Saturday, July 19, 2008

Slim Pickens When It Comes to Economic Sense

One impression that you get from the latest pronouncements by the anti-global-warming crowd is that they are, to a man, innocent of the discipline of economics.

I have already commented on Al Gore's convoluted reasoning with respect to electric power: While his proposal to wean the U.S. electric power industry off fossil fuels in 10 years sounds bold and imaginative, it is, in fact, nonsense. Gore's problem is not that U.S. electric power companies burn fossil fuels; his problem is that those fuels are valuable for producing energy and will remain so as long as they offer a cheaper source of energy than the alternative.
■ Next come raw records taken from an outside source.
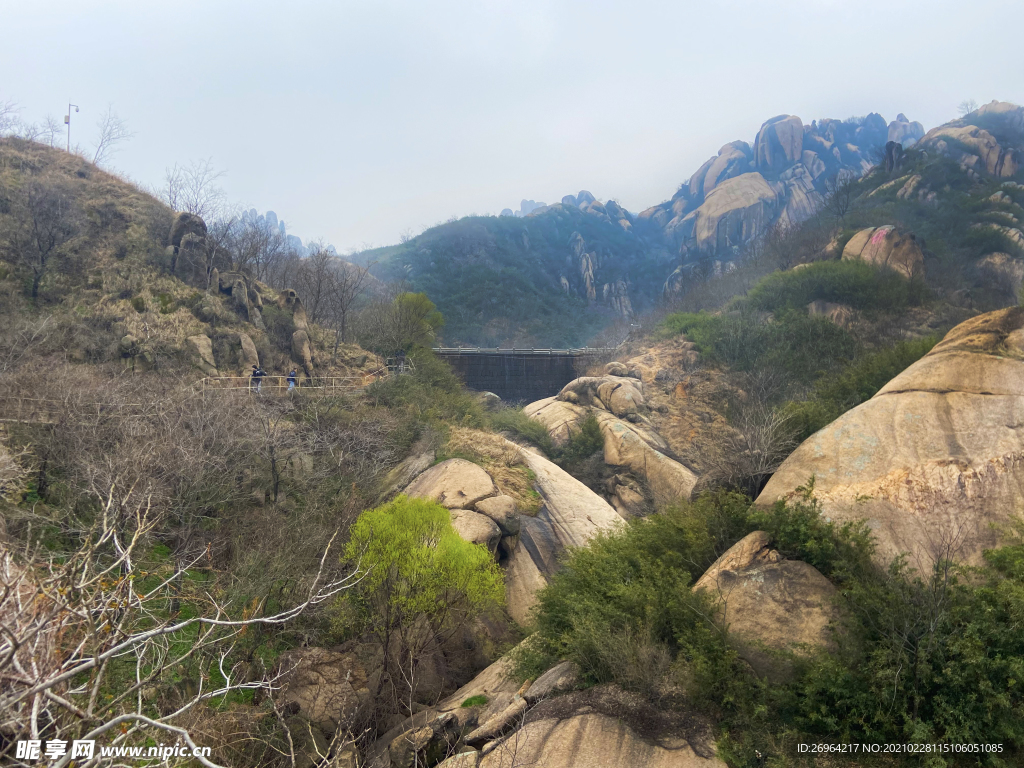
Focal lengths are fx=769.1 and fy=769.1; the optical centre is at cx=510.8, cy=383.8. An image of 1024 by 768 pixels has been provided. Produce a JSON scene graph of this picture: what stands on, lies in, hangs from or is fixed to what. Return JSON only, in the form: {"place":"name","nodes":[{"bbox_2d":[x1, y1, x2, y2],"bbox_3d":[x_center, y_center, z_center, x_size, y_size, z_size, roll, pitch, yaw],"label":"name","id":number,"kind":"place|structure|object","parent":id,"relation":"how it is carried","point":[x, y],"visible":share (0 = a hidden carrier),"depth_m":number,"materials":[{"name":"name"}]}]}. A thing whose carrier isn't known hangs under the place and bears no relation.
{"place":"outdoors","nodes":[
{"label":"outdoors","id":0,"kind":"place"},
{"bbox_2d":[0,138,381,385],"label":"hill","id":1,"kind":"structure","parent":0,"point":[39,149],"materials":[{"name":"brown plant"}]},
{"bbox_2d":[0,98,22,137],"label":"bare tree","id":2,"kind":"object","parent":1,"relation":"on","point":[1,117],"visible":0.89,"depth_m":39.24,"materials":[{"name":"plant"}]},
{"bbox_2d":[14,174,80,302],"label":"bare tree","id":3,"kind":"object","parent":1,"relation":"on","point":[49,244],"visible":0.98,"depth_m":28.33,"materials":[{"name":"brown plant"}]},
{"bbox_2d":[37,114,64,148],"bbox_3d":[-25.367,-13.566,42.288,1.750,2.474,1.880,0,2,0],"label":"bare tree","id":4,"kind":"object","parent":1,"relation":"on","point":[51,130],"visible":0.77,"depth_m":42.29,"materials":[{"name":"plant"}]},
{"bbox_2d":[65,101,80,152],"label":"surveillance camera pole","id":5,"kind":"object","parent":1,"relation":"on","point":[68,121],"visible":0.73,"depth_m":40.37,"materials":[{"name":"metal"}]},
{"bbox_2d":[89,103,132,168],"bbox_3d":[-22.687,-13.570,43.065,2.830,4.193,3.151,-2,3,-45],"label":"bare tree","id":6,"kind":"object","parent":1,"relation":"on","point":[109,134],"visible":0.92,"depth_m":43.03,"materials":[{"name":"plant"}]},
{"bbox_2d":[165,209,210,287],"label":"rock","id":7,"kind":"object","parent":1,"relation":"on","point":[200,224],"visible":0.67,"depth_m":34.22,"materials":[{"name":"stone"}]},
{"bbox_2d":[160,158,226,218],"bbox_3d":[-16.992,-9.607,40.970,4.068,4.707,3.911,3,3,42],"label":"bare tree","id":8,"kind":"object","parent":1,"relation":"on","point":[174,201],"visible":0.82,"depth_m":40.85,"materials":[{"name":"plant"}]},
{"bbox_2d":[184,334,216,375],"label":"rock","id":9,"kind":"object","parent":1,"relation":"on","point":[196,343],"visible":0.83,"depth_m":27.87,"materials":[{"name":"stone"}]},
{"bbox_2d":[213,269,263,326],"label":"rock","id":10,"kind":"object","parent":1,"relation":"on","point":[238,282],"visible":0.75,"depth_m":33.25,"materials":[{"name":"grey stone"}]},
{"bbox_2d":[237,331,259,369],"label":"rock","id":11,"kind":"object","parent":1,"relation":"on","point":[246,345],"visible":0.73,"depth_m":29.88,"materials":[{"name":"stone"}]},
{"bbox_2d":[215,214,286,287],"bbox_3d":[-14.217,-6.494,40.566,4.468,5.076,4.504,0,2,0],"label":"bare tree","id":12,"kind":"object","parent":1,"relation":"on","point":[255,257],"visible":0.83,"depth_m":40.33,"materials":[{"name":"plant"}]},
{"bbox_2d":[276,288,314,379],"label":"rock","id":13,"kind":"object","parent":1,"relation":"on","point":[295,336],"visible":0.82,"depth_m":32.24,"materials":[{"name":"stone"}]},
{"bbox_2d":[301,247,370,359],"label":"bare tree","id":14,"kind":"object","parent":1,"relation":"on","point":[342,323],"visible":0.97,"depth_m":39.08,"materials":[{"name":"brown plant"}]},
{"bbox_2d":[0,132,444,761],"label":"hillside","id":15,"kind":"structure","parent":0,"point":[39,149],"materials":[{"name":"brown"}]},
{"bbox_2d":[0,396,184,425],"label":"railing","id":16,"kind":"object","parent":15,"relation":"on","point":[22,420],"visible":0.79,"depth_m":19.35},
{"bbox_2d":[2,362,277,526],"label":"bare shrub","id":17,"kind":"object","parent":15,"relation":"on","point":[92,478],"visible":0.93,"depth_m":15.64,"materials":[{"name":"plant"}]},
{"bbox_2d":[0,479,365,767],"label":"bare tree","id":18,"kind":"object","parent":15,"relation":"on","point":[157,723],"visible":0.99,"depth_m":5.64,"materials":[{"name":"plant"}]},
{"bbox_2d":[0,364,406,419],"label":"walkway","id":19,"kind":"structure","parent":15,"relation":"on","point":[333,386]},
{"bbox_2d":[251,365,265,392],"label":"person","id":20,"kind":"object","parent":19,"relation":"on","point":[257,375],"visible":0.83,"depth_m":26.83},
{"bbox_2d":[286,367,297,391],"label":"person","id":21,"kind":"object","parent":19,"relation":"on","point":[293,373],"visible":0.8,"depth_m":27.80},
{"bbox_2d":[395,348,406,372],"bbox_3d":[-4.903,-0.965,34.113,0.726,1.316,0.624,0,2,0],"label":"person","id":22,"kind":"object","parent":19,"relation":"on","point":[401,356],"visible":0.83,"depth_m":33.98},
{"bbox_2d":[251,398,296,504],"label":"bare tree","id":23,"kind":"object","parent":15,"relation":"on","point":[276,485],"visible":0.98,"depth_m":18.94,"materials":[{"name":"brown plant"}]},
{"bbox_2d":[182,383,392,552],"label":"bare tree","id":24,"kind":"object","parent":15,"relation":"on","point":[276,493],"visible":0.96,"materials":[{"name":"plant"}]},
{"bbox_2d":[190,363,406,394],"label":"railing","id":25,"kind":"object","parent":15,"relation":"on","point":[333,386],"visible":0.68,"depth_m":28.06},
{"bbox_2d":[274,645,368,733],"bbox_3d":[-3.115,5.139,12.701,1.774,1.465,1.856,0,2,0],"label":"boulder","id":26,"kind":"object","parent":15,"relation":"on","point":[314,659],"visible":0.72,"depth_m":12.25,"materials":[{"name":"stone"}]},
{"bbox_2d":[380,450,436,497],"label":"rock","id":27,"kind":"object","parent":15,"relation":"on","point":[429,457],"visible":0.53,"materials":[{"name":"grey stone"}]},
{"bbox_2d":[391,291,443,352],"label":"green tree","id":28,"kind":"object","parent":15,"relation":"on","point":[418,304],"visible":0.77,"depth_m":39.07,"materials":[{"name":"green plant"}]},
{"bbox_2d":[335,495,505,701],"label":"green tree","id":29,"kind":"object","parent":15,"relation":"on","point":[427,530],"visible":0.99,"depth_m":13.14,"materials":[{"name":"green plant"}]},
{"bbox_2d":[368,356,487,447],"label":"shrub","id":30,"kind":"object","parent":15,"relation":"on","point":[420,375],"visible":0.7,"depth_m":25.58,"materials":[{"name":"green plant"}]},
{"bbox_2d":[403,458,496,510],"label":"boulder","id":31,"kind":"object","parent":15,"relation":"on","point":[463,478],"visible":0.68,"depth_m":18.08,"materials":[{"name":"stone"}]},
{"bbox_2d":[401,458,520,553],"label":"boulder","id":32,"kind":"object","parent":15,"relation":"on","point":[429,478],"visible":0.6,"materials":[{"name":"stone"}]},
{"bbox_2d":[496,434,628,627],"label":"rock slab","id":33,"kind":"object","parent":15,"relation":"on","point":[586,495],"visible":0.39,"depth_m":19.96,"materials":[{"name":"stone"}]},
{"bbox_2d":[445,506,501,550],"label":"boulder","id":34,"kind":"object","parent":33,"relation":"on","point":[480,517],"visible":0.59,"depth_m":16.06,"materials":[{"name":"stone"}]},
{"bbox_2d":[474,493,521,538],"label":"boulder","id":35,"kind":"object","parent":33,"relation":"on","point":[505,510],"visible":0.86,"depth_m":17.17,"materials":[{"name":"grey stone"}]},
{"bbox_2d":[234,208,331,259],"label":"distant mountain","id":36,"kind":"structure","parent":0,"point":[295,239],"materials":[{"name":"grey stone"}]},
{"bbox_2d":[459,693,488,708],"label":"grass tuft","id":37,"kind":"object","parent":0,"point":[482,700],"visible":0.61,"depth_m":11.91,"materials":[{"name":"green plant"}]},
{"bbox_2d":[347,202,674,347],"label":"hill","id":38,"kind":"structure","parent":0,"point":[475,235],"materials":[{"name":"green plant"}]},
{"bbox_2d":[0,0,1023,253],"label":"sky","id":39,"kind":"structure","parent":0,"point":[535,5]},
{"bbox_2d":[435,347,609,404],"label":"dam","id":40,"kind":"structure","parent":0,"point":[514,368],"materials":[{"name":"grey concrete"}]},
{"bbox_2d":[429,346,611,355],"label":"bridge railing","id":41,"kind":"object","parent":40,"relation":"on","point":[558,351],"visible":0.71,"depth_m":57.61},
{"bbox_2d":[693,173,775,252],"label":"boulder","id":42,"kind":"object","parent":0,"point":[717,194],"visible":0.79,"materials":[{"name":"stone"}]},
{"bbox_2d":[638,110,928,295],"label":"rock formation","id":43,"kind":"structure","parent":0,"point":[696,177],"materials":[{"name":"stone"}]},
{"bbox_2d":[754,114,803,173],"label":"rock","id":44,"kind":"object","parent":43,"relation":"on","point":[789,153],"visible":0.84,"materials":[{"name":"grey stone"}]},
{"bbox_2d":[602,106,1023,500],"label":"hillside","id":45,"kind":"structure","parent":0,"point":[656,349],"materials":[{"name":"beige stone"}]},
{"bbox_2d":[522,395,589,443],"bbox_3d":[2.359,2.114,33.837,4.603,3.190,5.438,0,2,0],"label":"boulder","id":46,"kind":"object","parent":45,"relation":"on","point":[548,407],"visible":0.49,"depth_m":32.41,"materials":[{"name":"stone"}]},
{"bbox_2d":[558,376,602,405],"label":"boulder","id":47,"kind":"object","parent":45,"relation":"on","point":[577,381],"visible":0.62,"depth_m":33.39,"materials":[{"name":"beige stone"}]},
{"bbox_2d":[560,415,605,465],"bbox_3d":[2.702,2.180,28.121,2.138,2.216,2.588,0,2,0],"label":"shrub","id":48,"kind":"object","parent":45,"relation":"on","point":[579,446],"visible":0.81,"depth_m":27.67,"materials":[{"name":"green plant"}]},
{"bbox_2d":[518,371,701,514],"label":"rock outcrop","id":49,"kind":"object","parent":45,"relation":"on","point":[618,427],"visible":0.51,"depth_m":27.69,"materials":[{"name":"stone"}]},
{"bbox_2d":[595,376,644,419],"bbox_3d":[4.439,0.635,31.051,1.972,1.643,2.265,0,2,0],"label":"boulder","id":50,"kind":"object","parent":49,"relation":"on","point":[613,403],"visible":0.93,"depth_m":30.32,"materials":[{"name":"stone"}]},
{"bbox_2d":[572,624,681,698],"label":"shrub","id":51,"kind":"object","parent":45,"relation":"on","point":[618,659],"visible":0.71,"depth_m":9.60,"materials":[{"name":"plant"}]},
{"bbox_2d":[518,489,753,695],"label":"shrub","id":52,"kind":"object","parent":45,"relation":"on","point":[634,584],"visible":0.7,"depth_m":11.66,"materials":[{"name":"green plant"}]},
{"bbox_2d":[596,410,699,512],"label":"boulder","id":53,"kind":"object","parent":45,"relation":"on","point":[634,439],"visible":0.61,"depth_m":26.83,"materials":[{"name":"stone"}]},
{"bbox_2d":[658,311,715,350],"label":"shrub","id":54,"kind":"object","parent":45,"relation":"on","point":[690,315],"visible":0.48,"depth_m":36.81,"materials":[{"name":"green plant"}]},
{"bbox_2d":[687,142,750,201],"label":"boulder","id":55,"kind":"object","parent":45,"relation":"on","point":[696,177],"visible":0.57,"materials":[{"name":"grey stone"}]},
{"bbox_2d":[713,395,799,495],"bbox_3d":[6.401,1.947,19.980,2.791,3.368,3.069,0,2,0],"label":"bare shrub","id":56,"kind":"object","parent":45,"relation":"on","point":[760,463],"visible":0.81,"depth_m":19.81,"materials":[{"name":"plant"}]},
{"bbox_2d":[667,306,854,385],"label":"shrub","id":57,"kind":"object","parent":45,"relation":"on","point":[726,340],"visible":0.77,"depth_m":29.43,"materials":[{"name":"green plant"}]},
{"bbox_2d":[693,533,845,662],"bbox_3d":[3.767,3.358,11.064,2.512,2.234,2.623,0,2,0],"label":"boulder","id":58,"kind":"object","parent":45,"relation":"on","point":[768,569],"visible":0.62,"depth_m":10.41,"materials":[{"name":"beige stone"}]},
{"bbox_2d":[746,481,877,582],"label":"shrub","id":59,"kind":"object","parent":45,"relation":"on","point":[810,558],"visible":0.53,"depth_m":11.20,"materials":[{"name":"green plant"}]},
{"bbox_2d":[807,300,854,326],"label":"rock","id":60,"kind":"object","parent":45,"relation":"on","point":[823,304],"visible":0.6,"depth_m":32.61,"materials":[{"name":"grey stone"}]},
{"bbox_2d":[748,257,925,314],"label":"shrub","id":61,"kind":"object","parent":45,"relation":"on","point":[842,289],"visible":0.72,"depth_m":32.52,"materials":[{"name":"green plant"}]},
{"bbox_2d":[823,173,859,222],"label":"bare tree","id":62,"kind":"object","parent":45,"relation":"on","point":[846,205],"visible":0.95,"depth_m":50.35,"materials":[{"name":"plant"}]},
{"bbox_2d":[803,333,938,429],"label":"shrub","id":63,"kind":"object","parent":45,"relation":"on","point":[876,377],"visible":0.4,"depth_m":22.68,"materials":[{"name":"green plant"}]},
{"bbox_2d":[842,226,923,277],"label":"boulder","id":64,"kind":"object","parent":45,"relation":"on","point":[872,250],"visible":0.58,"depth_m":34.78,"materials":[{"name":"stone"}]},
{"bbox_2d":[755,306,1023,576],"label":"boulder","id":65,"kind":"object","parent":45,"relation":"on","point":[950,399],"visible":0.76,"depth_m":12.90,"materials":[{"name":"beige stone"}]},
{"bbox_2d":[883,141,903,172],"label":"rock","id":66,"kind":"object","parent":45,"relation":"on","point":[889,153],"visible":0.73,"depth_m":52.39,"materials":[{"name":"stone"}]},
{"bbox_2d":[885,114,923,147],"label":"rock","id":67,"kind":"object","parent":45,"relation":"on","point":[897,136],"visible":0.38,"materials":[{"name":"grey stone"}]},
{"bbox_2d":[957,99,977,115],"label":"bare tree","id":68,"kind":"object","parent":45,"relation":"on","point":[967,108],"visible":0.65,"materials":[{"name":"plant"}]},
{"bbox_2d":[916,123,1019,176],"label":"rock","id":69,"kind":"object","parent":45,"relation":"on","point":[995,147],"visible":0.59,"depth_m":55.95,"materials":[{"name":"stone"}]},
{"bbox_2d":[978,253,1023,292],"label":"rock","id":70,"kind":"object","parent":45,"relation":"on","point":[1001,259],"visible":0.7,"depth_m":38.87,"materials":[{"name":"grey stone"}]},
{"label":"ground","id":71,"kind":"structure","parent":0},
{"bbox_2d":[389,713,461,767],"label":"rock","id":72,"kind":"object","parent":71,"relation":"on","point":[429,732],"visible":0.88,"depth_m":10.51,"materials":[{"name":"grey stone"}]},
{"bbox_2d":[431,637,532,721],"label":"rock","id":73,"kind":"object","parent":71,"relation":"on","point":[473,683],"visible":0.47,"depth_m":12.95,"materials":[{"name":"stone"}]},
{"bbox_2d":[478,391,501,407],"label":"boulder","id":74,"kind":"object","parent":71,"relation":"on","point":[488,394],"visible":0.48,"depth_m":46.71,"materials":[{"name":"grey stone"}]},
{"bbox_2d":[488,403,556,453],"bbox_3d":[0.344,1.928,29.855,3.278,2.136,3.803,0,2,0],"label":"shrub","id":75,"kind":"object","parent":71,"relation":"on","point":[533,437],"visible":0.69,"depth_m":29.24,"materials":[{"name":"green plant"}]},
{"bbox_2d":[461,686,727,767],"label":"boulder","id":76,"kind":"object","parent":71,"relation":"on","point":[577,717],"visible":0.91,"depth_m":9.38,"materials":[{"name":"stone"}]},
{"bbox_2d":[465,695,529,748],"bbox_3d":[-0.155,4.600,10.469,1.049,0.494,0.735,-2,3,-44],"label":"rock","id":77,"kind":"object","parent":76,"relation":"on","point":[514,710],"visible":0.87,"depth_m":10.26,"materials":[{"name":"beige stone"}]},
{"bbox_2d":[524,661,579,702],"bbox_3d":[0.688,4.225,10.740,0.876,0.593,0.971,2,3,38],"label":"rock","id":78,"kind":"object","parent":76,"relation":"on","point":[533,689],"visible":0.65,"depth_m":10.58,"materials":[{"name":"grey stone"}]},
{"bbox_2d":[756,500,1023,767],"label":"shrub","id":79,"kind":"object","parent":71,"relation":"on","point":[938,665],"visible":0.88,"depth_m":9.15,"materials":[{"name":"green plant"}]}
]}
Someone, whether U.S. electric power companies, foreign power companies, or some other energy consumer is going to gain access to those fuels and burn them. Meanwhile, under Gore's proposal, U.S. electric power consumers will just subsidize these other consumers to burn the very fuels that could have been used more efficienctly as they currently are.

We are getting further nonsense from billionaire T. Boone Pickens. His obsession is over our "dependency" on foreign oil, on the huge "wealth transfer" that results from U.S. oil imports. In fact our dependency on foreign oil is of exactly the same significance as our dependency on foreign coffee. We import most of what we consume when it comes to both products and we send dollars to foreigners to buy both. The reason we do this is because it would be more costly to try to produce all of our coffee or all of our oil at home.

Do we suffer when jihadists and other lunatics threaten our oil imports? Sure. Do we suffer when oil dollars go to fund the efforts of the same lunatics to kill us? Sure. But somehow goading U.S. electric power companies into using wind power to the exclusion of foreign oil or natural gas does nothing to increase the reliability with which those companies supply the end product, which is electric power. Wind power is itself unreliable and requires backup in the form of traditional power sources in order to work. And it does nothing to stop the jihadists from killing us. They will continue to sell oil for a lot of money until such time as the private sector, motivated by high oil prices, discovers a way to make electric power and other power more cheaply using renewable and non-carbon fuels. (Actually, there is another way, and it's called nuclear power. But that's another story.)

There is no good solution to the dependency problem except for someone in the Arab/Muslim to convince the jihadists that they could find better uses of their time than blowing up oil facilties and generally causing their famous brand of mischief. But wait, isn't that what the government of Iraq is trying to do now? It seems that the most effective way to increase energy reliability and to discourage lunatics from disrupting oil supplies and killing us is to drill for oil at home and to fund the U.S. Army.